Before you cut, think about the nature of the plant. First, I ask myself why I want to remove a limb or branch or twig. Will the cut improve the shape of the plant? Can I raise the lowest branch of a tree enough for

me to walk under it without ducking down while mowing the lawn? Shrubs that have an open, fountain-like shape should be allowed to develop a natural flow of branches rather than shearing them back into a ball or square.

Once I have decided to make the cut, I ask myself this next question, “How will new growth emerge from this cut?” If you shear a plant into the shape of a ball, new growth will shoot out from every cut you make, forming a bigger ball. Shearing is to cut a plant back with a pair of large scissor-like pruning shears with long handles. A good example is cutting back boxwood in a way that stimulates new growth over the entire shrub. Other plants that benefit from this type of pruning are spireas, heaths and heathers.

Winter is not the time of year to cut back spring-flowering plants. The majority of early-flowering shrubs have already formed their flower buds on last year’s wood. Any pruning will remove the upcoming year’s flowers. Rhododendrons and azaleas are good examples. These plants can be pruned immediately after they flower in spring. The new growth that emerges after pruning will carry the buds of the following year’s flowers.

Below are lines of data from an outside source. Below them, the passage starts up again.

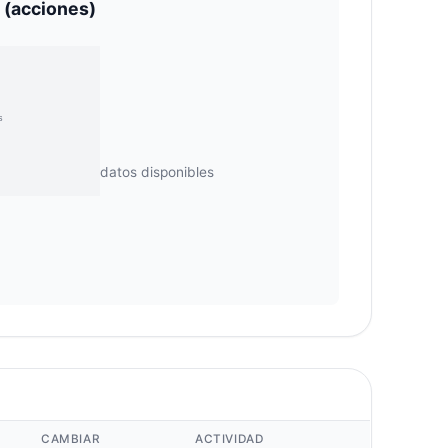
 (acciones)
No hay datos disponibles
CAMBIAR
ACTIVIDAD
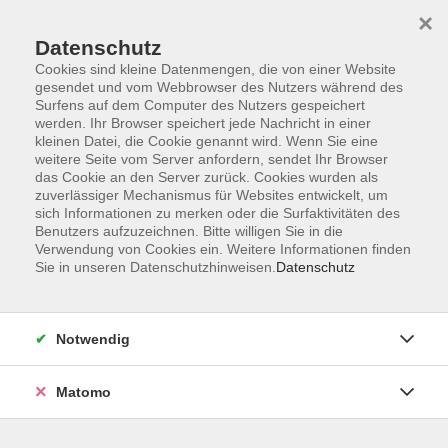
×
Datenschutz
Cookies sind kleine Datenmengen, die von einer Website
gesendet und vom Webbrowser des Nutzers während des
Surfens auf dem Computer des Nutzers gespeichert
Zum Hauptinhalt springen
werden. Ihr Browser speichert jede Nachricht in einer
Der Kurs konnte nicht gefunden werden.
kleinen Datei, die Cookie genannt wird. Wenn Sie eine
weitere Seite vom Server anfordern, sendet Ihr Browser
das Cookie an den Server zurück. Cookies wurden als
zuverlässiger Mechanismus für Websites entwickelt, um
sich Informationen zu merken oder die Surfaktivitäten des
Benutzers aufzuzeichnen. Bitte willigen Sie in die
Verwendung von Cookies ein. Weitere Informationen finden
Die Volkshochschule wird mitfinanziert
Sie in unseren Datenschutzhinweisen.
Datenschutz
durch Steuermittel auf der Grundlage des
von den Abgeordneten des Sächsischen
Landtags beschlossenen Haushaltes.
Notwendig
Honorarordnung
Entgeltordnung
Matomo
Förderhinweis
AGB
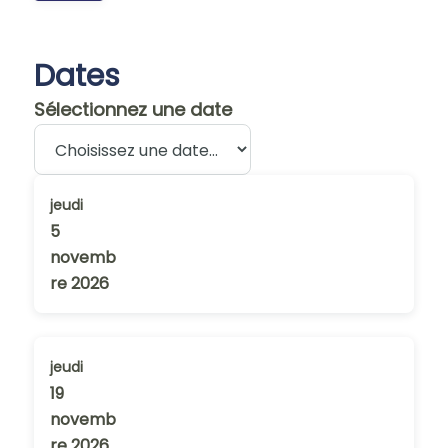
Dates
Sélectionnez une date
jeudi
5
novemb
re 2026
jeudi
19
novemb
re 2026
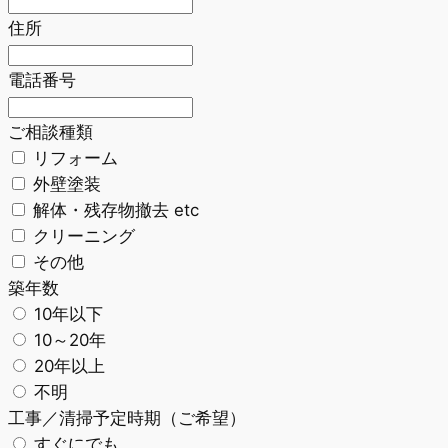
住所
電話番号
ご相談種類
リフォーム
外壁塗装
解体・残存物撤去 etc
クリーニング
その他
築年数
10年以下
10～20年
20年以上
不明
工事／清掃予定時期（ご希望）
すぐにでも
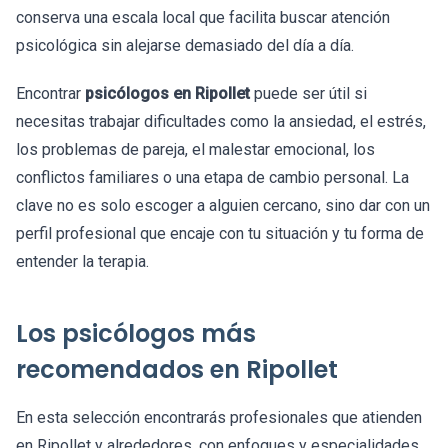
conserva una escala local que facilita buscar atención
psicológica sin alejarse demasiado del día a día.
Encontrar
psicólogos en Ripollet
puede ser útil si
necesitas trabajar dificultades como la ansiedad, el estrés,
los problemas de pareja, el malestar emocional, los
conflictos familiares o una etapa de cambio personal. La
clave no es solo escoger a alguien cercano, sino dar con un
perfil profesional que encaje con tu situación y tu forma de
entender la terapia.
Los psicólogos más
recomendados en Ripollet
En esta selección encontrarás profesionales que atienden
en Ripollet y alrededores, con enfoques y especialidades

After the next period of rain, mark any spots where water stands and fails to drain from your garden. Soil that holds water and doesn’t drain is death to more plants than cold, snow and freezing weather. Try digging a shallow drainage trench to see if this will be enough to clear standing water from the area.

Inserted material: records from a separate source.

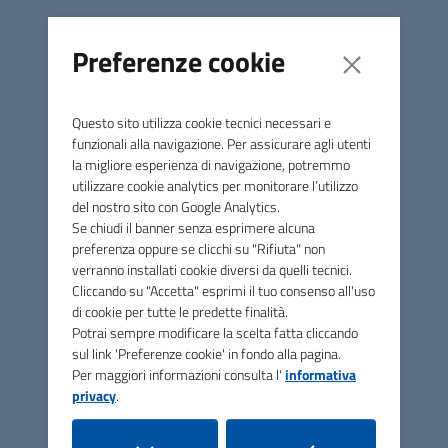
Condividi
Preferenze cookie
DOCFAP
Questo sito utilizza cookie tecnici necessari e
funzionali alla navigazione. Per assicurare agli utenti
DOCFAP
la migliore esperienza di navigazione, potremmo
utilizzare cookie analytics per monitorare l’utilizzo
del nostro sito con Google Analytics.
Quadro esigenziale+DOCFAP+_signed.pdf
(PDF, 1
Se chiudi il banner senza esprimere alcuna
MB)
preferenza oppure se clicchi su "Rifiuta" non
verranno installati cookie diversi da quelli tecnici.
Cliccando su "Accetta" esprimi il tuo consenso all'uso
di cookie per tutte le predette finalità.
Potrai sempre modificare la scelta fatta cliccando
sul link 'Preferenze cookie' in fondo alla pagina.
Comune di Montieri
Per maggiori informazioni consulta l'
informativa
privacy
.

If this is a recurring problem that cannot be corrected with a shallow trench, consider installing French drains or some other proven method of soil drainage as soon as possible. If this sounds like too big a project for you, consider creating a bog garden. Japanese iris and several varieties of primrose (Primula ssp.) thrive and multiply when their feet are wet.

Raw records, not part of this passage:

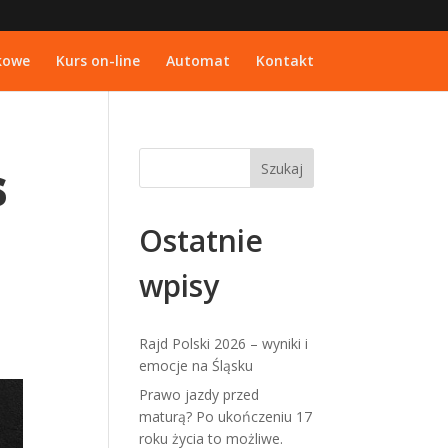
kowe
Kurs on-line
Automat
Kontakt
s
Ostatnie
wpisy
Rajd Polski 2026 – wyniki i
emocje na Śląsku
Prawo jazdy przed
maturą? Po ukończeniu 17
roku życia to możliwe.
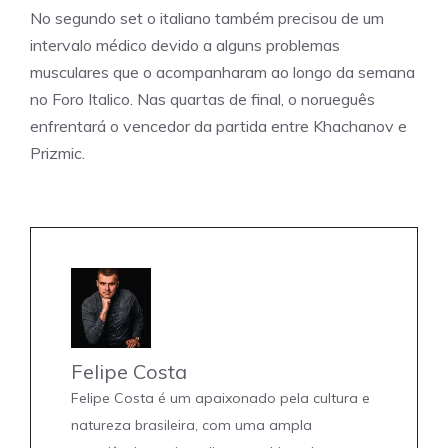
No segundo set o italiano também precisou de um
intervalo médico devido a alguns problemas
musculares que o acompanharam ao longo da semana
no Foro Italico. Nas quartas de final, o norueguês
enfrentará o vencedor da partida entre Khachanov e
Prizmic.
Felipe Costa
Felipe Costa é um apaixonado pela cultura e
natureza brasileira, com uma ampla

In recent years, junipers with lovely form and color have been introduced to the Northwest garden. Both the large shrub junipers and the creeping forms of coniferous ground covers can be pruned now. New, spring growth will quickly cover the pruning cuts. Prune these plants rather than shearing them. Shearing a needled evergreen produces a dense outer layer that shades the inner wood and can result in die-back.

Junipers are hardy plants that look best when pruned along the plants’ natural lines. Cut out branches that grow into walkways or other plants. The easiest way to prune is to take hold of the end of a branch that has grown too long. Follow it into the shrub and cut it off at a point where a healthy branch forks off and is growing in the direction you want the plant to grow. Think about how you prune roses above a bud to force the direction of growth. By removing only the leggiest branches in this manner, you should only have to prune junipers once every few years.